##### Excerpt provided #####

21 year high for Sydney and Melbourne investor lending

Investor lending surges

Australian Finance Group (AFG) released its May 2015 mortgage index figures today which showed investor lending in Sydney and Melbourne rising to a 21 year high.

The proportion of loans written nationally to investors has surged to 43 per cent from 39 per cent in April 2014.

And with another rate cut set to take fixed rate mortgages down to incredibly cheap levels - some at below 4 per cent - the investor surge is likely to continue.

April seasonally softer

AFG, which accounts for around 10 per cent of the mortgage market, processed 9,661 mortgages in April, a 13 per cent increase on the prior year figure.

Mortgage volumes are typically seasonally weaker in April than in March.

However, over the past two years there has been a considerable run-up in the number of mortgages written.


AFG processed an aggregate of $4,380 million of mortgages in April, an increase of $708 million or 19 per cent on the April 2014 dollar value.


State versus state 

The strong results have largely been driven by a huge splurge in investor activity in Sydney and Melbourne.


Over the past two years mortgage volumes in dollar value  terms have boomed by 70 per cent in New South Wales and 50 per cent in Victoria.

Queensland and South Australia have also seen mortgage volumes increase by 24 per cent and 28 per cent respectively.

##### Information #####

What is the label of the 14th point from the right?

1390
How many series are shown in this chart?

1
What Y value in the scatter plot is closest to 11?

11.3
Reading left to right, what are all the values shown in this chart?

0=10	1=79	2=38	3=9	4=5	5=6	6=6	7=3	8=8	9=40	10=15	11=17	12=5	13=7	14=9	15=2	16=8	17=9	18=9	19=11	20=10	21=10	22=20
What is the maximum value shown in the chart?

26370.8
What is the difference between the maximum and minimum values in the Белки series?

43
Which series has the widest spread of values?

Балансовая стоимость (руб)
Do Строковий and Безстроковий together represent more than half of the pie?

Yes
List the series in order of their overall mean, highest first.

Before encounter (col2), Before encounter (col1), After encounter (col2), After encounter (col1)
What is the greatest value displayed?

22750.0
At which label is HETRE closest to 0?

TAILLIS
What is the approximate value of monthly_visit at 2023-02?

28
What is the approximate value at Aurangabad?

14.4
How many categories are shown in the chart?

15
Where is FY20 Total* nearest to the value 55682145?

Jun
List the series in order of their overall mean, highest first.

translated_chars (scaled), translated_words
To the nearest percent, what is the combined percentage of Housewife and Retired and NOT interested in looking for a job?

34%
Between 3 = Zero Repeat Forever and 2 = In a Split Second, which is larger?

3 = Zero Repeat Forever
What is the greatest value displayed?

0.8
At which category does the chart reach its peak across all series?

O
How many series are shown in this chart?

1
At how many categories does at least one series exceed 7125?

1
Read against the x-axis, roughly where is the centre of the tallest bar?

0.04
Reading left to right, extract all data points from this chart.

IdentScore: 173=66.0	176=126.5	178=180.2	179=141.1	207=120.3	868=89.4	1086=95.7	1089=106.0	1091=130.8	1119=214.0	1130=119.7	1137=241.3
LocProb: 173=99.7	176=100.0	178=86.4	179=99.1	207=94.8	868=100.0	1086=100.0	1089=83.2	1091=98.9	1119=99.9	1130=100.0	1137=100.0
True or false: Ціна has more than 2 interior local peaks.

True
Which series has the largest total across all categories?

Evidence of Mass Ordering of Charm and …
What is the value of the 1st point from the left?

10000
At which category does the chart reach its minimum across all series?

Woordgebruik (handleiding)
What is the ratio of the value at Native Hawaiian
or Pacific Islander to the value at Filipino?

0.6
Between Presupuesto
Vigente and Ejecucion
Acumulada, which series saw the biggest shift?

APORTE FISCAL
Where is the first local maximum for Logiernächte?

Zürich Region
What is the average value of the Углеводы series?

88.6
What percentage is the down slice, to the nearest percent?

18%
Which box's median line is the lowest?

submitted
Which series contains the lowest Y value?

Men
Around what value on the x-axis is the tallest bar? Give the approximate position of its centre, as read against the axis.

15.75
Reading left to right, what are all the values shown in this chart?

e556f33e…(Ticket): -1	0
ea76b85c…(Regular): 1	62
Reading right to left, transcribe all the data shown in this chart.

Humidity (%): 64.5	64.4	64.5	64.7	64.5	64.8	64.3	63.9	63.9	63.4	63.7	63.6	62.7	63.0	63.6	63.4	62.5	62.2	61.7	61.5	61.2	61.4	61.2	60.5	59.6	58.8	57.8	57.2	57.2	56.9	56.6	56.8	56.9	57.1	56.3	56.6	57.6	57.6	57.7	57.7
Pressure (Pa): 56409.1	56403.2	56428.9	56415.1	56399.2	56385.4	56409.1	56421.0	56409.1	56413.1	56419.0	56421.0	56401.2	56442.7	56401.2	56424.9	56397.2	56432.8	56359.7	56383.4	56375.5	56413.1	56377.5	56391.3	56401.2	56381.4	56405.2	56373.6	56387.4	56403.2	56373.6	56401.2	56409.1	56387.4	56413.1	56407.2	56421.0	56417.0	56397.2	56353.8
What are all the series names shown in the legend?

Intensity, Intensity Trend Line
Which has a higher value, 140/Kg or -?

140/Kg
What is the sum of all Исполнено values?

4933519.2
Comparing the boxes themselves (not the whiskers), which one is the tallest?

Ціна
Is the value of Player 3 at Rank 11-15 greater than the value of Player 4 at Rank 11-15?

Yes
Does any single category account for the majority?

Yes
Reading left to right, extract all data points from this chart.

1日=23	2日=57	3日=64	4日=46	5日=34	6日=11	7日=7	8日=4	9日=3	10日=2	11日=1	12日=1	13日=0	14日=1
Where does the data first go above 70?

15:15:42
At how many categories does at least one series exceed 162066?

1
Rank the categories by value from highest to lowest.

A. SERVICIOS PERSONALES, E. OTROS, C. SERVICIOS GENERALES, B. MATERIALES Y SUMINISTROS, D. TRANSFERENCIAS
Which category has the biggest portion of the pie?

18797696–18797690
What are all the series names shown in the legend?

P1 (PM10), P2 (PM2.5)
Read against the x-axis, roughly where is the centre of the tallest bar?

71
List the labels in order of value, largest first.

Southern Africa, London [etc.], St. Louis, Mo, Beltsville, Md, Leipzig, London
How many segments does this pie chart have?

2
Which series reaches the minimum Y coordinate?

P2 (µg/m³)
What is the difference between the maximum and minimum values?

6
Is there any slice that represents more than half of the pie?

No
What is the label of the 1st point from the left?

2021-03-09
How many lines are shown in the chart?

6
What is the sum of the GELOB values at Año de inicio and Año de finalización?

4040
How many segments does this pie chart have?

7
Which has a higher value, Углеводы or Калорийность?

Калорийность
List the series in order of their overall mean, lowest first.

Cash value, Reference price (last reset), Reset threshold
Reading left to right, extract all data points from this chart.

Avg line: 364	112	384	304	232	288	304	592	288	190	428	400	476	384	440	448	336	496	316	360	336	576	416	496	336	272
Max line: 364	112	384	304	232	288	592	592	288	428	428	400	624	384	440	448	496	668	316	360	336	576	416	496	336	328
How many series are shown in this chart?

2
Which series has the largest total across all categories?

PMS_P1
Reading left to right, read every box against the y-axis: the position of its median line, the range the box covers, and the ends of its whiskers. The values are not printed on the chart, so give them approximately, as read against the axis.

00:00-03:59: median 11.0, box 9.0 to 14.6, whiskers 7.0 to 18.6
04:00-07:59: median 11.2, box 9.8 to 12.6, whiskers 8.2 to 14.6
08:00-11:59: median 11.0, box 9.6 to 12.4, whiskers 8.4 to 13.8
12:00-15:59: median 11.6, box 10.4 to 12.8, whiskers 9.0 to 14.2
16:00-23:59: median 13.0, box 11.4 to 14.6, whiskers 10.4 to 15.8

#####

__Work to complete__
Continue the article about Sydney and Melbourne investor lending, starting right after its last sentence.

__Answer__
Mortgage activity in Western Australia has been waning as the Perth market moves into its downturn phase.

Investors lead market

A crunching 52.8 per cent of mortgages processed by AFG in New South Wales were to investors in April, very close to the record high levels reported by the mortgage aggregator in January 2014.

40.9 per cent of loans were also to investors in Victoria, while the investor loan share also jumped to 36.7 per cent in Queensland in April 2015.


The wrap

These figures very much tally with what we have seen happening on the ground as well as the most recent data from APRA which has also suggested that investor lending has continued to remain imperiously strong.

Noted Mark Hewitt, general manager of sales and operations at AFG:

"Investor borrowing in both Sydney and Melbourne is now at the highest level we have recorded in 21 years".

A further interest rate cut delivered yesterday will do little to dampen investor enthusiasm.